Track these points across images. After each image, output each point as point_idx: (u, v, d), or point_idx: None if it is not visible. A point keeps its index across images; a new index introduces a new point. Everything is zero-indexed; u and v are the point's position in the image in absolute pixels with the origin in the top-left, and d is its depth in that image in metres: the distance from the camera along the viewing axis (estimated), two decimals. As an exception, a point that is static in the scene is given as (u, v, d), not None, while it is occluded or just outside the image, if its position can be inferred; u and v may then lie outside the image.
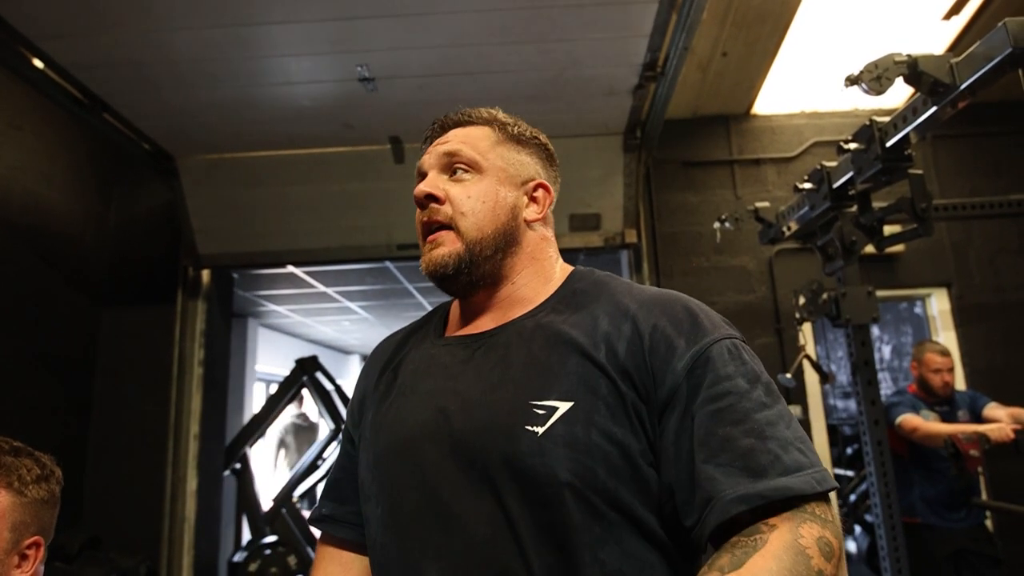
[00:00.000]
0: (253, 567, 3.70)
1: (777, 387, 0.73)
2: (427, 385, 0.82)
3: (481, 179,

YOUR GOAL: With the pictures removed, return the full listing exactly as given.

PROBLEM SOLUTION:
Track these points across images. After each image, output each point as point_idx: (u, v, d), or point_idx: None if it is not visible. A point keeps its index across images; a new index introduces a new point. Everything is zero-indexed; u and v are the point's position in the image in absolute pixels with the origin in the top-left, and d is its depth in that image in metres: the distance from the camera along the viewing axis (estimated), two decimals. As an exception, a point that is static in the scene is given as (u, v, d), not None, while it is occluded or just outside the image, if its position can be inferred; u and v may then lie outside the image.
[00:00.000]
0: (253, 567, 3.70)
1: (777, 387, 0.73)
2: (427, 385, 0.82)
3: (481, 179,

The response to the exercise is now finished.